As people start to form a line, I see my chance. I squeeze my way through them and get a spot behind the guy in the heels. “Okay,” I say, in the most winsome tone I can muster, “I’ve just got to ask you this…” The guy turns around, gives me a skeptical look and waits for my question.“What’s up with the shoes?” I ask. There, it’s finally out there. What a relief.

“Well,” he says in an effeminate voice,“I just … like ‘em.” He’s kind of snippy the way he says it, and he quickly whirls back around.

“Well alright, then.” I say with a quick chuckle, filling in the awkward silence. His answer takes me completely off guard and so does his voice. I’m not sure what to think. First, there’s a flash of admiration, as if I’ve stumbled upon a rare and fearless soul living life by his own rules; a rugged individualist who thumbs his nose at all social norms and conventions.
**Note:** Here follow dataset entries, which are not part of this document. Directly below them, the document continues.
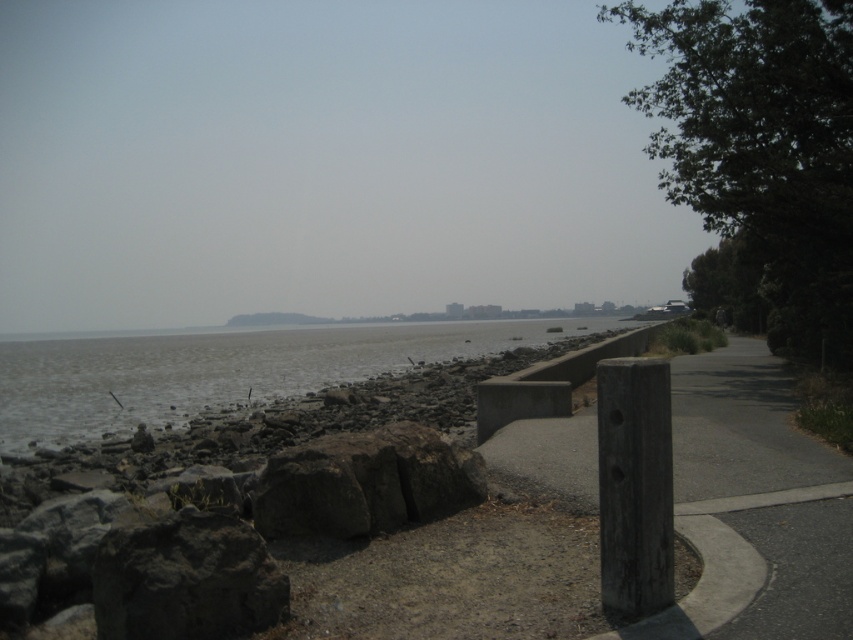
Question: Which object is closer to the camera taking this photo?

Choices:
 (A) dark gray rock at center
 (B) dark gray rough stone at lower left
 (C) gray stone water at center

Answer: (B)

Question: Which of the following is the closest to the observer?

Choices:
 (A) click(148, 636)
 (B) click(404, 483)

Answer: (A)

Question: Estimate the real-world distances between objects in this image. Which object is closer to the gray stone water at center?

Choices:
 (A) dark gray rough stone at lower left
 (B) dark gray rock at center

Answer: (A)

Question: Is dark gray rough stone at lower left positioned at the back of dark gray rock at center?

Choices:
 (A) no
 (B) yes

Answer: (A)

Question: Is dark gray rough stone at lower left thinner than dark gray rock at center?

Choices:
 (A) no
 (B) yes

Answer: (B)

Question: Does gray stone water at center have a smaller size compared to dark gray rough stone at lower left?

Choices:
 (A) no
 (B) yes

Answer: (A)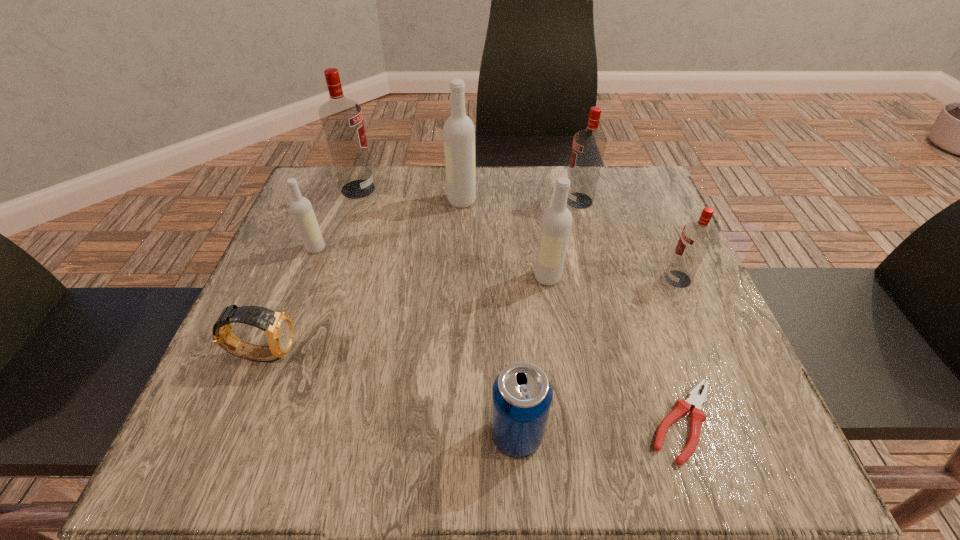
I want to click on pliers present at the near edge, so click(697, 415).

The height and width of the screenshot is (540, 960). Identify the location of watch that is at the left edge. (278, 327).

This screenshot has height=540, width=960. Identify the location of vodka at the right edge. (696, 237).

Identify the location of pliers at the right edge. The height and width of the screenshot is (540, 960). (697, 415).

Find the location of a particular element. The image size is (960, 540). object that is at the far left corner is located at coordinates (342, 121).

Identify the location of object that is at the near right corner. (697, 415).

In the image, there is a desktop. At what (x,y) coordinates should I click in order to perform the action: click on free space at the far edge. Please return your answer as a coordinate pair (x, y). The width and height of the screenshot is (960, 540). Looking at the image, I should click on (403, 170).

The width and height of the screenshot is (960, 540). In order to click on vacant space at the near edge of the desktop in this screenshot , I will do `click(369, 423)`.

This screenshot has width=960, height=540. What are the coordinates of `vacant space at the right edge` in the screenshot? It's located at (625, 248).

You are a GUI agent. You are given a task and a screenshot of the screen. Output one action in this format:
    pyautogui.click(x=<x>, y=<y>)
    Task: Click on the free space at the far left corner of the desktop
    The width and height of the screenshot is (960, 540).
    Given the screenshot: What is the action you would take?
    pyautogui.click(x=331, y=192)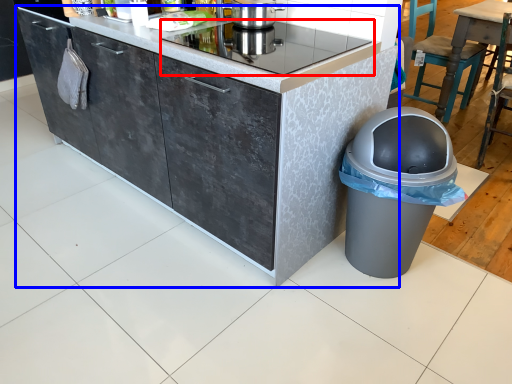
Question: Which point is further to the camera, home appliance (highlighted by a red box) or cabinetry (highlighted by a blue box)?

Choices:
 (A) home appliance
 (B) cabinetry

Answer: (A)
I’m tempted to offer up a high-five and say, “That’s right, you go girl. You wear your high-heeled shoes and to hell with what everyone thinks about you.”

But after a second, it sinks in how utterly unsatisfying his answer is. He just wore them on a whim? What? The guy just happened to look in his closet this morning and decide a pair of bright-red, patent leather pumps, with the three inch heels, were perfect for the airport? The heels made more sense than the sneakers, boots and loafers that were in there too? That’s total bullshit. And where do you get a pair of men’s size thirteen pumps anyway? They can’t exactly be an ‘off-the-rack’ item. A lot of premeditation went into this and I’m irritated by his lame answer. I think it begs a bit more inquiry.

“It’s just…” I begin, tentatively; giving the man a head-to-toe gesture as he turns around again “… incongruous.”

He looks at me thoughtfully for a moment before answering, “A little incongruity can turn a trip to the airport into an adventure.” Then he straightens up and smiles, preening momentarily.

“Well, I suppose it can,” I laugh. And there at last is an answer I can live with. It’s plain-old shock value the guy’s after. He could have just said so to begin with. I mean, I totally understand the desire not to blend-in. I guess some people get neck tattoos and bolt shit to their face to stand-out, others wear high heels. I think if I was going to be that overt about it, though, I’d just wear a sign around my neck that says: 'I Need Lots Of Attention – Please Look At Me,' and avoid the risk of breaking an ankle.

That’s one of the things that makes flying such a great social experiment, don’t you think? You have to admit that purely from an Anthropological standpoint it’s pretty interesting. Where else do you get mashed together with so many people you’d never choose to hang out with, and for such long periods of time? It’s like the line at the Division of Motor Vehicles except with wings.

So the guy in the pumps is a few seats behind us. No, no don’t look now. He’s sitting down anyways. You wouldn’t get the full effect. But make sure you take a look when you hit the restroom. It’s worth your while.